-Если баран де Бретёй её вдруг увидит, то он точно будет завидовать мне, - по-русски сказал Арман-Филипп. Шувалов рассмеялся:
-Вы столь невысокого мнения о господине после, что называете его бараном?
-Я случайно перепутал буквы, - Арман-Филипп для вида смутился, хотя особенно не жалел о сказанном. Де Бретёй изводил его своими придирками, так что, можно сказать, заслужил это прозвище.
Арман-Филипп находился в центре внимания, но он не мог сказать, что абсолютно счастлив. Для этого ему не хватало многих вещей. Александра была с ним довольно сдержанна. Да, она, без сомнение, испытывала к нему расположение, но он поймал себя на мысли, что хочет большего. Арман-Филипп успокаивал себя тем, что с него довольно и такого отношения, поскольку их знакомство началось не лучшим образом. Но самолюбие частенько говорило:«Не лги самому себе. Ты был бы рад, если бы она призналась тебе в любви». О своих успехах при русском дворе он не мог не написать Шетарди, но ответ был слишком коротким. В нескольких строках маркиз сообщал, что рад за него. Однако король вернул ему должность коменданта Ханау, и у него не всегда будет возможность отвечать на письма Армана-Филиппа. Написано было так, будто маркиз выводил эти строки дрожащей рукой. Больше известий от Шетарди он не получал. Либо он занят, либо с ним случилось что-то нехорошее. О последнем Арман-Филипп не хотел думать, но эта мысль часто наносила ему визит.
-Почему на тебе маска меланхолии? - как-то спросил д’Эсте. - Шувалов приглашает тебя на роскошные обеды, твоим героизмом восхищаются дамы. Что ещё нужно для того, чтобы почувствовать себя счастливым.
Арман-Филипп вкратце рассказал другу о том, что его волнует.
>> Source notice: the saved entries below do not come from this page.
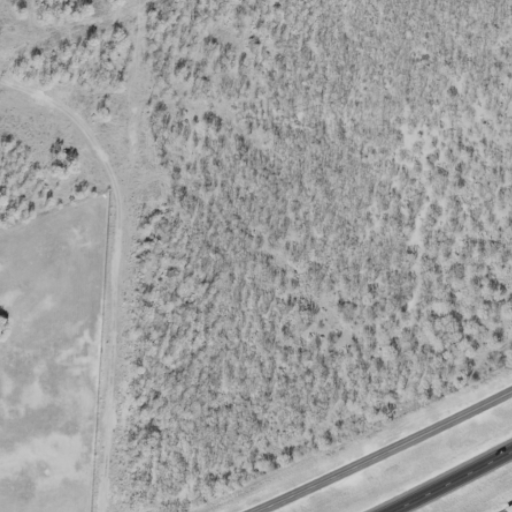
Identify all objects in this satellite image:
road: (382, 454)
road: (452, 482)
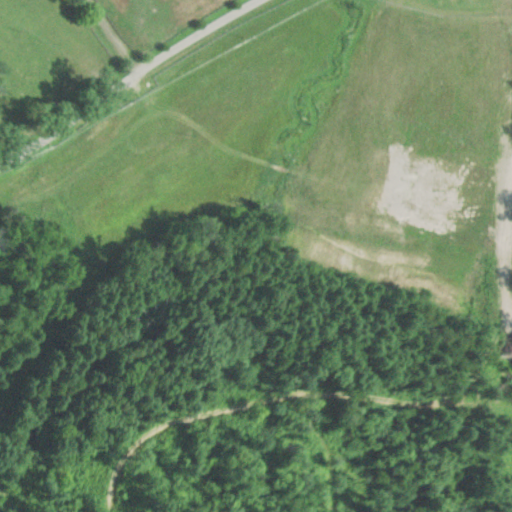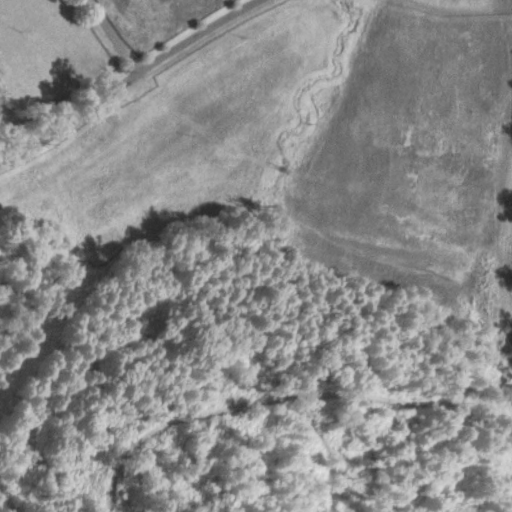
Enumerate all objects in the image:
road: (89, 42)
road: (133, 81)
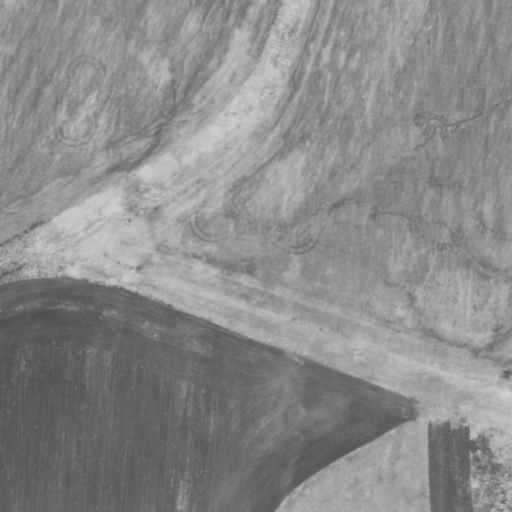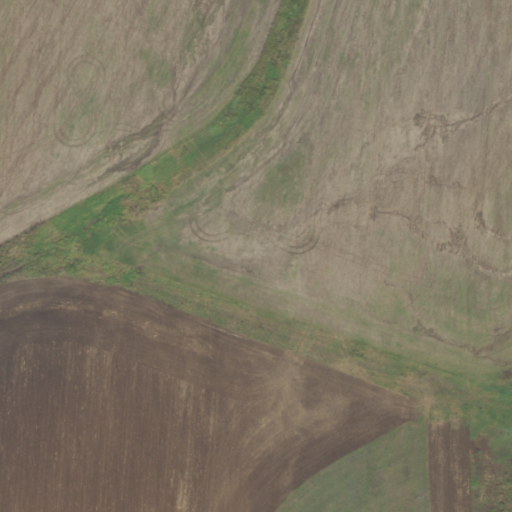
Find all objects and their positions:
railway: (256, 145)
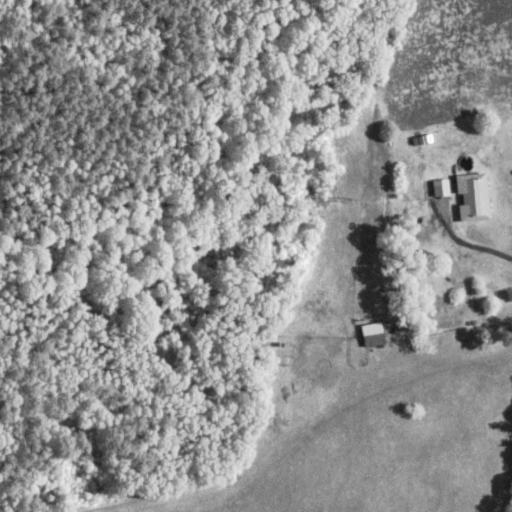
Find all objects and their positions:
building: (467, 199)
road: (485, 249)
building: (370, 341)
-Не думай о маркизе и его письмах. В конце концов, даже если с ним случилось что-то плохое, то к тебе это не имеет никакого отношения, - посоветовал д’Эсте. - А что касается Александры, то я не вижу никаких причин для грусти. Дама, как крепость, - её нужно завоёвывать, и тебе предстоит весьма интересная осада.
-Складно говоришь. Вот только как мне завоевать её расположение? - спросил Арман-Филипп.
-Мой друг, об этом ты должен подумать сам, - с иронией сказал д’Эсте. - Нельзя всё время рассчитывать на чьи-то советы и поддержку. - Арман-Филипп смутился. Ему показалось, будто он злоупотребил вниманием своего друга.
Арман-Филипп оглядывал дворцовую залу, тщетно ища глазами Александру. Сколько было нарядных красавиц, а своей Северной Венеры он не видел. Вот госпожа Добривская в золотом роброне с фрейлинским шифром*. Она вела оживленную беседу со своим супругом. Там княгиня Немолочнова стояла с задумчивым видом. Шувалов говорил Арману-Филиппу, что её лишили статуса обер-гофмейстерины из-за того, что она слишком много сплетничала, тогда как ей нужно было сообщать императрице только важные сведения о делах великой княгини. Екатерина Дашкова в платье кармазинного* цвета. Её сестра Елизавета Воронцова кружилась в танце с каким-то важным кавалером, явно получая от этого удовольствие.
Для Армана-Филиппа бал проходил тоскливо. Он всё ждал появления Александры и не мог получать удовольствия от танцев с другими дамами. Стараясь поддерживать с ними непринуждённые разговоры, он хотел одного: лишь бы всё это скорее подошло к своему закономерному финалу. Арман-Филипп чувствовал боль в ногах и спине- сказалось большое количество менуэтов и несколько англезов с полонезами, станцованных без удовольствия.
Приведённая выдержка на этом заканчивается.